Dalam memutus uji materi Peraturan Presiden Nomor 75 Tahun 2019 tentang Jaminan Kesehatan yang menetapkan kenaikan iuran BPJS Kesehatan itu, majelis hakim memiliki pertimbangan prinsip keadilan. Penerbitan peraturan itu dinilai tidak mempertimbangkan kemampuan dan beban hidup layak yang ditanggung oleh masyarakat.
Abdullah mengatakan, kenaikan iuran BPJS Kesehatan yang menyebabkan meningkatkan beban hidup seharusnya tidak dilakukan saat kemampuan masyarakat tidak meningkat.
"Bahkan tanpa diimbangi dengan perbaikan dan peningkatan kualitas pelayanan dan fasilitas kesehatan yang diperoleh dari BPJS," tutur dia.

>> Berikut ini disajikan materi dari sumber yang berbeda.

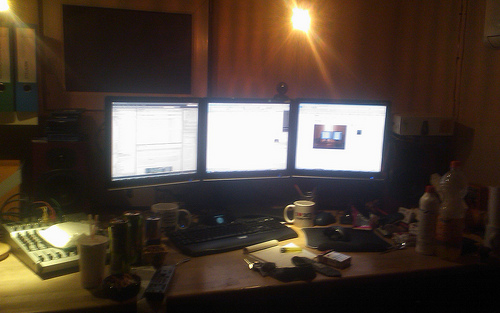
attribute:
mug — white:
[283, 200, 319, 230]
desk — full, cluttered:
[2, 197, 499, 312]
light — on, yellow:
[279, 2, 323, 43]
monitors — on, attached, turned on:
[99, 95, 399, 192]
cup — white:
[77, 232, 110, 293]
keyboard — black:
[165, 215, 297, 256]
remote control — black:
[146, 261, 174, 301]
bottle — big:
[439, 158, 469, 263]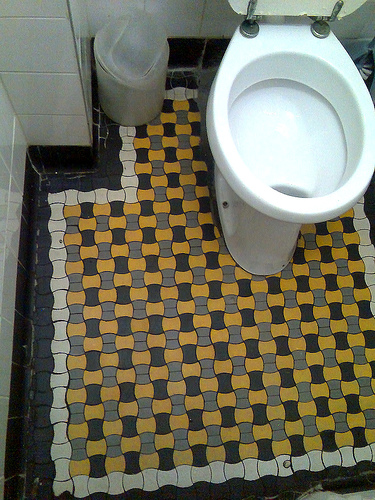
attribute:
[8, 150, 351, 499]
floor — black, yellow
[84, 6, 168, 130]
trash can — plastic, white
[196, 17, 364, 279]
toilet — white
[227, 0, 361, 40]
lid — white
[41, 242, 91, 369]
tiles — yellow, black, crocked, white, colored, gray, patterned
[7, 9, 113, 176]
wall — white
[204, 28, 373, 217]
seat — upturned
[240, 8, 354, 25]
hinges — silver, metal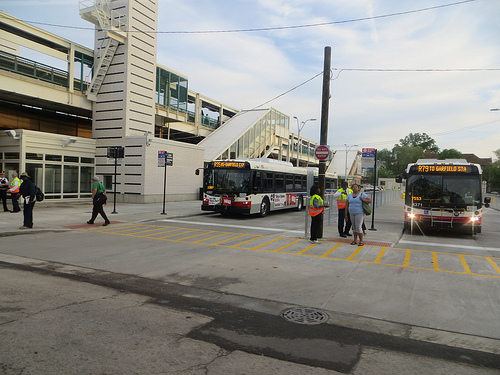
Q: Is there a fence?
A: No, there are no fences.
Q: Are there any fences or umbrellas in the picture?
A: No, there are no fences or umbrellas.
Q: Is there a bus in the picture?
A: Yes, there are buses.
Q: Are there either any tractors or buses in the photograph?
A: Yes, there are buses.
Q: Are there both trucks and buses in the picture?
A: No, there are buses but no trucks.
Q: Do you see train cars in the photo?
A: No, there are no train cars.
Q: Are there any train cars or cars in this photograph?
A: No, there are no train cars or cars.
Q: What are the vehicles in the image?
A: The vehicles are buses.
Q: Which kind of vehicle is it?
A: The vehicles are buses.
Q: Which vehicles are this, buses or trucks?
A: These are buses.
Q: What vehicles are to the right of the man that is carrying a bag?
A: The vehicles are buses.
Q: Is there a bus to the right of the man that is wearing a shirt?
A: Yes, there are buses to the right of the man.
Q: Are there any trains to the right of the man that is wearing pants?
A: No, there are buses to the right of the man.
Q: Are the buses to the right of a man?
A: Yes, the buses are to the right of a man.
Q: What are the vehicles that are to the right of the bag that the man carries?
A: The vehicles are buses.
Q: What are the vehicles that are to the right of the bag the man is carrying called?
A: The vehicles are buses.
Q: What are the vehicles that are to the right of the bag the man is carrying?
A: The vehicles are buses.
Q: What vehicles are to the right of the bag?
A: The vehicles are buses.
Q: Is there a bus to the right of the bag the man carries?
A: Yes, there are buses to the right of the bag.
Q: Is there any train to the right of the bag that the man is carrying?
A: No, there are buses to the right of the bag.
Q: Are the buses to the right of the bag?
A: Yes, the buses are to the right of the bag.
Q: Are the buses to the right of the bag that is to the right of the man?
A: Yes, the buses are to the right of the bag.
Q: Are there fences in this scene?
A: No, there are no fences.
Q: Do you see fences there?
A: No, there are no fences.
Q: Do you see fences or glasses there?
A: No, there are no fences or glasses.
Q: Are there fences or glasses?
A: No, there are no fences or glasses.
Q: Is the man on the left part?
A: Yes, the man is on the left of the image.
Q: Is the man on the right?
A: No, the man is on the left of the image.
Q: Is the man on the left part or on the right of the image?
A: The man is on the left of the image.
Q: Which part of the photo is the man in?
A: The man is on the left of the image.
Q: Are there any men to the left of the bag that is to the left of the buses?
A: Yes, there is a man to the left of the bag.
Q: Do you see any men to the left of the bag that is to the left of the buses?
A: Yes, there is a man to the left of the bag.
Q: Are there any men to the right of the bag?
A: No, the man is to the left of the bag.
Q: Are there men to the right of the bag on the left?
A: No, the man is to the left of the bag.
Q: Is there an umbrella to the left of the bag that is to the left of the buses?
A: No, there is a man to the left of the bag.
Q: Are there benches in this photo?
A: No, there are no benches.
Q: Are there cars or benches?
A: No, there are no benches or cars.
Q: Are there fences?
A: No, there are no fences.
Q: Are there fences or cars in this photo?
A: No, there are no fences or cars.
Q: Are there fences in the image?
A: No, there are no fences.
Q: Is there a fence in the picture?
A: No, there are no fences.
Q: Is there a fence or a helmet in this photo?
A: No, there are no fences or helmets.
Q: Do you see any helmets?
A: No, there are no helmets.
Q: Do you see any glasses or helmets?
A: No, there are no helmets or glasses.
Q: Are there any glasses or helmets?
A: No, there are no helmets or glasses.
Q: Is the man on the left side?
A: Yes, the man is on the left of the image.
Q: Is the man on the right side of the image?
A: No, the man is on the left of the image.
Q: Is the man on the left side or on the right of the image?
A: The man is on the left of the image.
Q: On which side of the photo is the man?
A: The man is on the left of the image.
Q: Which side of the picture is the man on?
A: The man is on the left of the image.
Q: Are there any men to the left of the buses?
A: Yes, there is a man to the left of the buses.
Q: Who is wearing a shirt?
A: The man is wearing a shirt.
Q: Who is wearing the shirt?
A: The man is wearing a shirt.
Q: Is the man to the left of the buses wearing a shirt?
A: Yes, the man is wearing a shirt.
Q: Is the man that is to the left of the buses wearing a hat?
A: No, the man is wearing a shirt.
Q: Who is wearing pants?
A: The man is wearing pants.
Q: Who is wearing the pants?
A: The man is wearing pants.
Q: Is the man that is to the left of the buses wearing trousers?
A: Yes, the man is wearing trousers.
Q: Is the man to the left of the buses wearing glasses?
A: No, the man is wearing trousers.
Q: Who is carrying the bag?
A: The man is carrying the bag.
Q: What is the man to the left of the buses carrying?
A: The man is carrying a bag.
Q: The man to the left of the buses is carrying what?
A: The man is carrying a bag.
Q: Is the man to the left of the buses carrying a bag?
A: Yes, the man is carrying a bag.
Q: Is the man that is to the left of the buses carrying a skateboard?
A: No, the man is carrying a bag.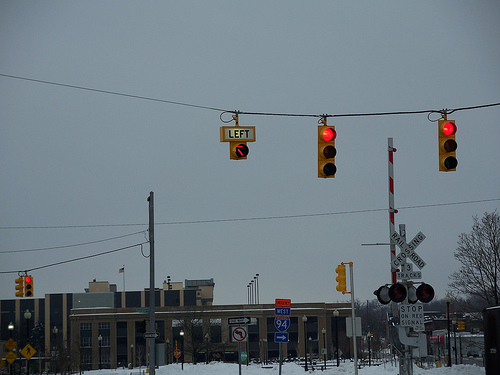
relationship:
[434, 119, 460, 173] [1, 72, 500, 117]
traffic light attached to wire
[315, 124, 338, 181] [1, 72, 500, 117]
traffic light attached to wire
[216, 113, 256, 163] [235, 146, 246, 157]
traffic light with an arrow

Pertimbangan berikutnya, MA menilai negara sebagai pemegang kebijakan semestinya bertindak lebih bijak saat anggaran kesehatan mendapat porsi besar. Majelis hakim berpendapat jaminan kesehatan yang masuk hak asasi manusia dan salah satu unsur kesejahteraan harus diwujudkan sesuai dengan cita-cita pendiri Tanah Air seperti termaktub dalam UUD NRI 1945.
"Kesehatan sebagai HAM harus diwujudkan dalam bentuk pemberian berbagai upaya kesehatan kepada seluruh masyarakat melalui penyelenggaraan pembangunan kesehatan yang berkualitas dan terjangkau oleh masyarakat," ujar Abdullah.